Jane Censer, Emeritus Professor of History, has been awarded the The Richard Slatten Award, which is given annually to the most outstanding book in Virginia biography. The award recognized Censer’s most recent book, The Princess of Albemarle: Amélie Rives, Author and Celebrity at the Fin de Siècle.
Censer’s book is the first major piece of scholarship on Rives, who was one of the most famous women in America at the turn of the 20th century. She was born into one of the most prominent families in Virginia and was widely recognized for her beauty. She married into the wealthy Astor family and became a best-selling author. Her life was also full of scandal and celebrity. After struggling with addiction to morphine and cocaine, she divorced her husband to marry a Russian prince and refashioned herself as a European princess. Censer’s book draws from Rives’ diaries, correspondence, and publications, as well as the voluminous press coverage she received. Censer uses this dramatic material to explore how elite women in the late nineteenth-century South navigated the expectations placed upon them.

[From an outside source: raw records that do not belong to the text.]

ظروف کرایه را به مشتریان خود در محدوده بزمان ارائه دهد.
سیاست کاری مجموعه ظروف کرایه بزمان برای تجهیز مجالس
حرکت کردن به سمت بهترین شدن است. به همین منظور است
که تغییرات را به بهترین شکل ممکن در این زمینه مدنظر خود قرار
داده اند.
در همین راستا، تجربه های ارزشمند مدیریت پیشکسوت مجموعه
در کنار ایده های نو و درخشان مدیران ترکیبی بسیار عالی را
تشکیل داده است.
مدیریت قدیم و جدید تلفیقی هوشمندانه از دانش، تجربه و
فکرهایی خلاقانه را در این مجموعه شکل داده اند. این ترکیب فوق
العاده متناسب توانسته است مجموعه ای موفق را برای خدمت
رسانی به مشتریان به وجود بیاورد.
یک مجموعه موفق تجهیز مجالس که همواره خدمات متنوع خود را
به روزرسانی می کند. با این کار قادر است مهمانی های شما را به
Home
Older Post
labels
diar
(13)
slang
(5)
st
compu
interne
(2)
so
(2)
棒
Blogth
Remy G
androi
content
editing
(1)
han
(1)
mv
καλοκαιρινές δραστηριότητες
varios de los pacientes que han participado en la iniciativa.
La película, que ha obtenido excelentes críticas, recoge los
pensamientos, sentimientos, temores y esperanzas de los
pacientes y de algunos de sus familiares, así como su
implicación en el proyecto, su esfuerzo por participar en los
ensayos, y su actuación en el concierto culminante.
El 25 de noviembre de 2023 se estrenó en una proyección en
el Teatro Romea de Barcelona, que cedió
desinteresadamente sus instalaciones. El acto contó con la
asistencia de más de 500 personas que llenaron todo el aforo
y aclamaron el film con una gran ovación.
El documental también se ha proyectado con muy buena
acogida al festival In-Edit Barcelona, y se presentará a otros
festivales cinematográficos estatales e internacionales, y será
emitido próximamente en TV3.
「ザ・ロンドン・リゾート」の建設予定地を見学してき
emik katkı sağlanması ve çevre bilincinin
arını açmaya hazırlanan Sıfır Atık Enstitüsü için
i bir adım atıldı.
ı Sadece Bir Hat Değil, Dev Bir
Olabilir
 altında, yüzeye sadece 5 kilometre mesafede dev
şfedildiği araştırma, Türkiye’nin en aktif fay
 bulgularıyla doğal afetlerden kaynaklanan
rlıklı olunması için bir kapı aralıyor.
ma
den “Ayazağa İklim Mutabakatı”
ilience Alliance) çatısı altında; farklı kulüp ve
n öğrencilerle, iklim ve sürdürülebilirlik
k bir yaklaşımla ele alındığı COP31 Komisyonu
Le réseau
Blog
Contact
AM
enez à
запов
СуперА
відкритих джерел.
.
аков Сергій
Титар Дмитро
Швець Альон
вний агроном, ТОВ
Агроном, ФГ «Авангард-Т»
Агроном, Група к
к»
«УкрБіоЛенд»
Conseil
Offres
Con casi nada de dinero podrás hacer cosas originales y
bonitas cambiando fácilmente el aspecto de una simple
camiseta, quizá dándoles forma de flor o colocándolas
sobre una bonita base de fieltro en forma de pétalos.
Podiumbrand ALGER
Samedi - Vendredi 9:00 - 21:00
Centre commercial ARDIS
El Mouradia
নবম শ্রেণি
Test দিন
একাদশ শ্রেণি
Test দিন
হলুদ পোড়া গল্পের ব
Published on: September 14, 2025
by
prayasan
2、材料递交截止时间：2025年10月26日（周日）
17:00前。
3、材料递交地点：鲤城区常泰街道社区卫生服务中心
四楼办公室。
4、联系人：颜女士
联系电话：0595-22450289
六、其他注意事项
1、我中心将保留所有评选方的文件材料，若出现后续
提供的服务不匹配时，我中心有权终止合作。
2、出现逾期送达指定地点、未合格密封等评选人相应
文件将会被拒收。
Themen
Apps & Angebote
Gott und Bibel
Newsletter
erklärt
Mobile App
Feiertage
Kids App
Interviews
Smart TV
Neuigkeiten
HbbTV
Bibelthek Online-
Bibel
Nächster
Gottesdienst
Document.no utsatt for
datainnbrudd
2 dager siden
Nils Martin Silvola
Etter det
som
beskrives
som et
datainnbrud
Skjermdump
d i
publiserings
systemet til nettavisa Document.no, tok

The Richard Slatten Award was established in 1997, thanks to a generous bequest, to recognize excellence in the field of Virginia Biography. This prize, which carries a cash award of $1,000, honors the person whose work made the most significant contribution to biographical study. Censer is actually the second faculty member in our department to have won the award in the past decade; in 2012 Cynthia Kierner received the award for her biography, Martha Jefferson Randolph, Daughter of Monticello: Her Life and Times.